Reeyot Alemu joined the now-defunct most prominent weekly newspaper called Awramba Times in 2010, where she worked as a columnist and wrote critically about the social and political crisis of her country. In 2011, she worked, among other roles, as a columnist for the weekly independent paper Feteh, which was later shuttered by the regime.
In 2010, Reeyot Alemu was able to found her own publishing house and a monthly magazine called “Change” that covered a wide range of political and social issues. However, after operating for a while, both of them were subsequently closed.
On June 21, 2011, Reeyot Alemu was taken from the school she taught, and arrested in Ma-ekelawi, an interrogation center, where dis-speakable torture is a normal practice of police and security officials in attempts to elicit confessions before cases go to trial. It was without charge. Four days before her arrest, she had written a sharp critique against the regime’s illegitimate fundraising methods for a dam project, and had apparently compared the late Libyan dictator Muammar Gaddafi with Ethiopia’s then-Prime Minister Meles Zenawi, who ruled the country for 21 years with a rod of iron.

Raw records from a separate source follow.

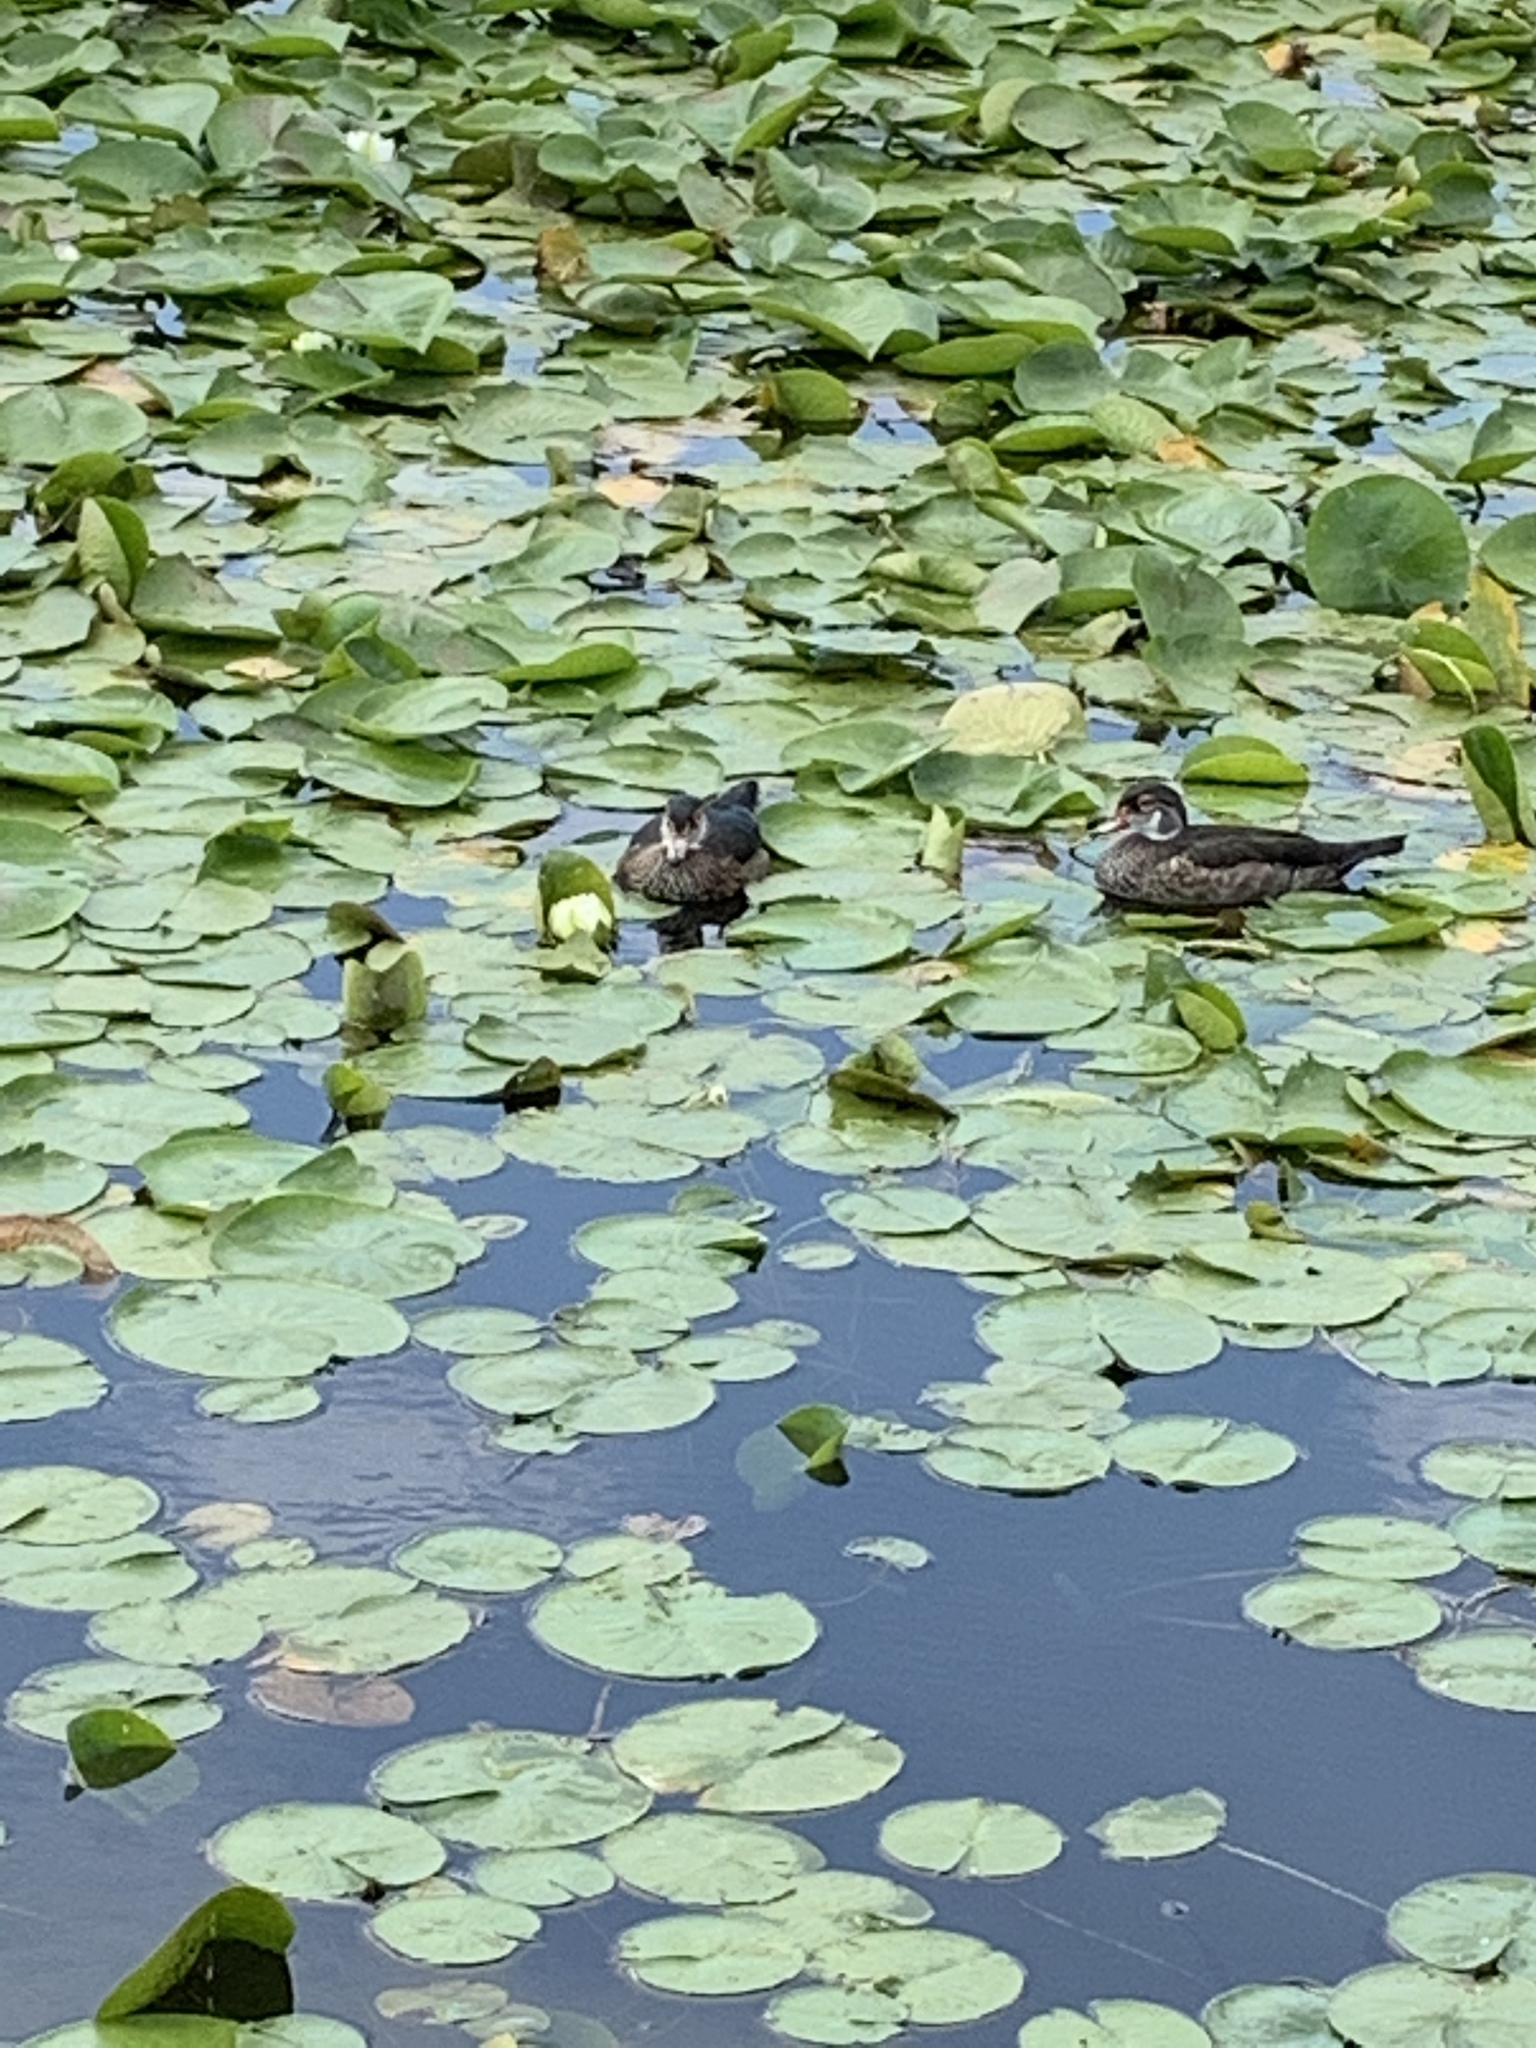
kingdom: Animalia
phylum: Chordata
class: Aves
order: Anseriformes
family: Anatidae
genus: Aix
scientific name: Aix sponsa
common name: Wood duck
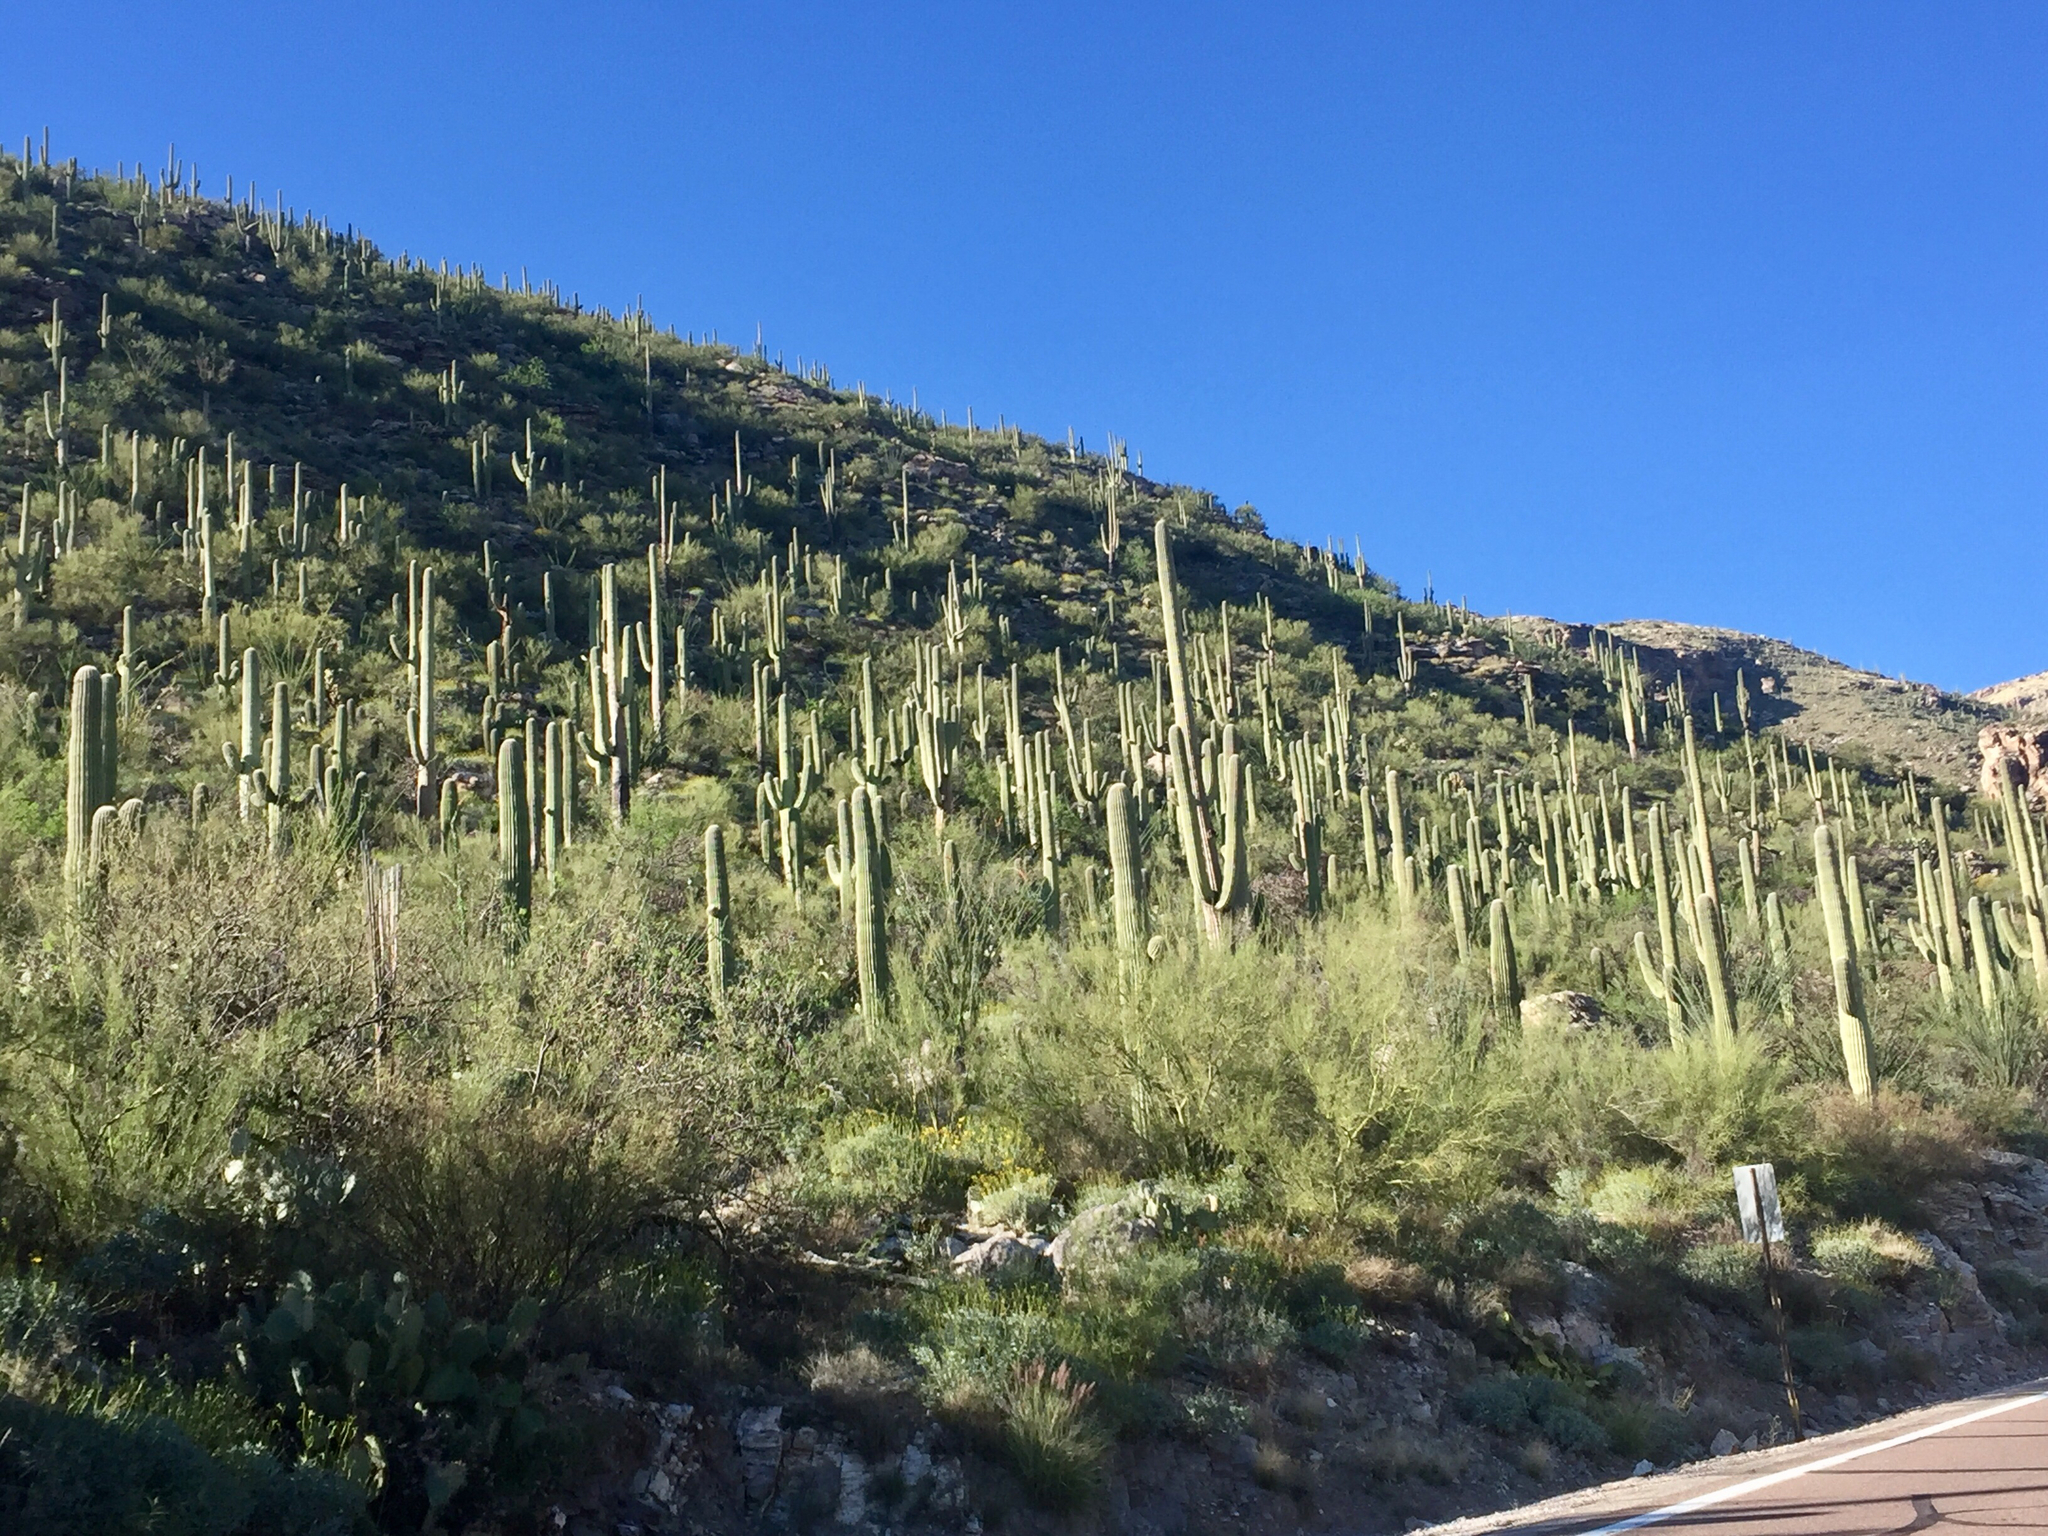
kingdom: Plantae
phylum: Tracheophyta
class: Magnoliopsida
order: Caryophyllales
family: Cactaceae
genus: Carnegiea
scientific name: Carnegiea gigantea
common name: Saguaro
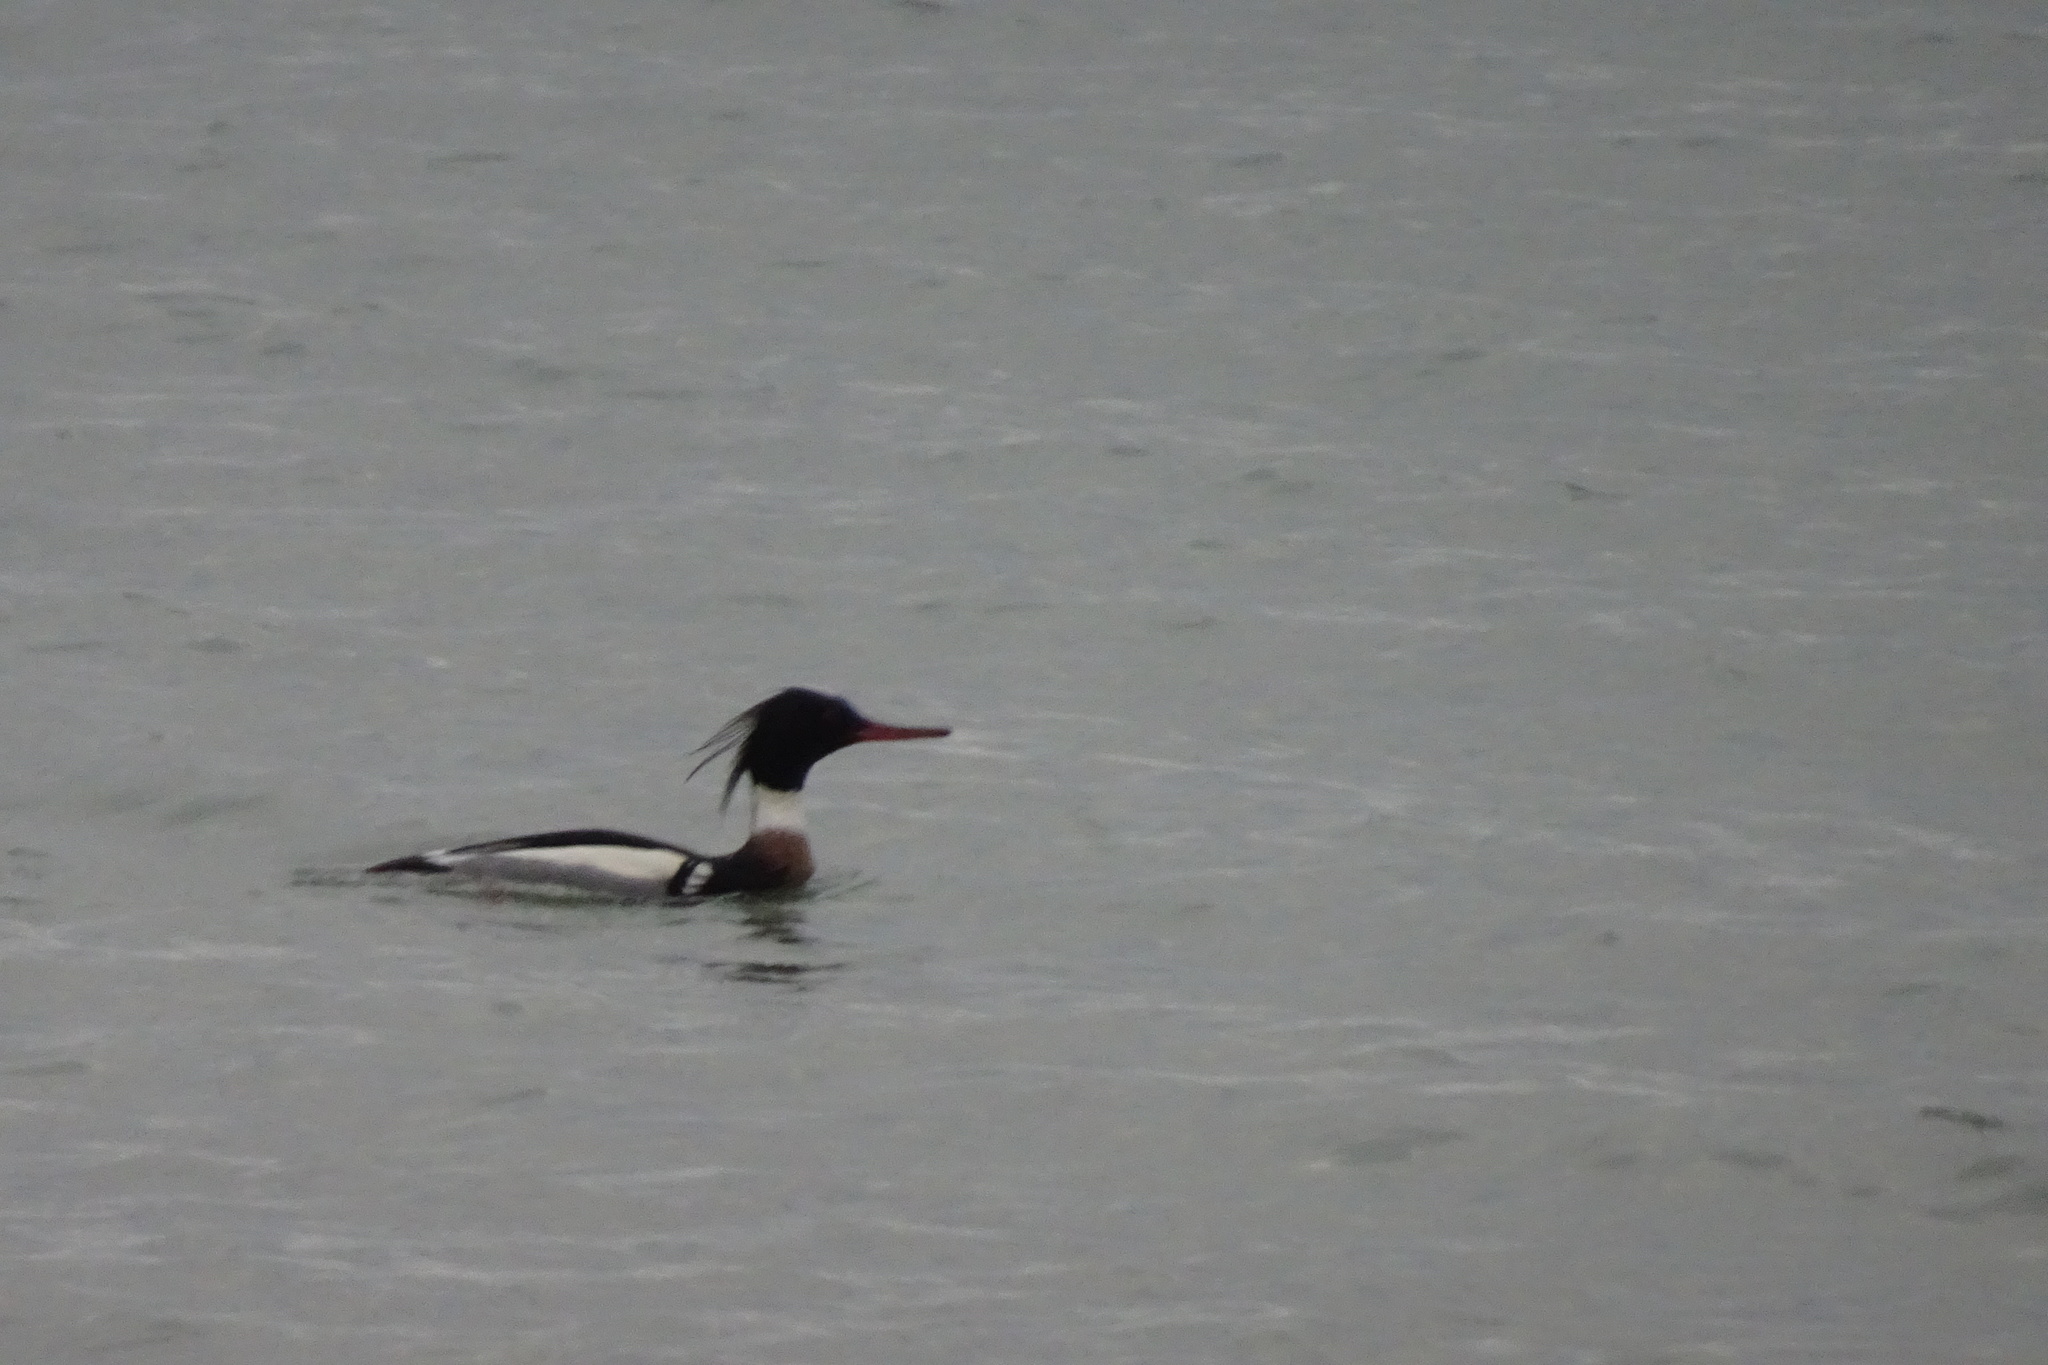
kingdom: Animalia
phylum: Chordata
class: Aves
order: Anseriformes
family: Anatidae
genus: Mergus
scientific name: Mergus serrator
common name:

Judged a “terrorist” by the tyrannical regime’s court, Reeyot Alemu was sentenced to 18 years in prison in January 2012. An appeals court, however, subsequently reduced the sentence to five years and dropped some of the charges.
Reeyot Alemu was offered clemency if she agreed to testify against journalist colleagues, who were arrested with her and accused by the regime of abetting terrorist groups. She, however, refused to do so and was consequently sent to solitary confinement as a punishment.
According to different sources, since her imprisonment in June 2011, the health of Reeyot Alemu has deteriorated. Recently, she has underwent surgery to remove a tumor from her breast. Her families reported that after the surgery she was forced to return to jail with no recovery time, and two days later she was, therefore, bleeding.
In 2012, Reeyot Alemu was the recipient of the prestigious 2012 Courage in Journalism Award that recognizes courageous actions of journalists around the world. She was given the prize for her “refusal to self-censor in a place where that practice is standard, and her unwillingness to apologize for truth-telling, even though contrition could win her freedom.”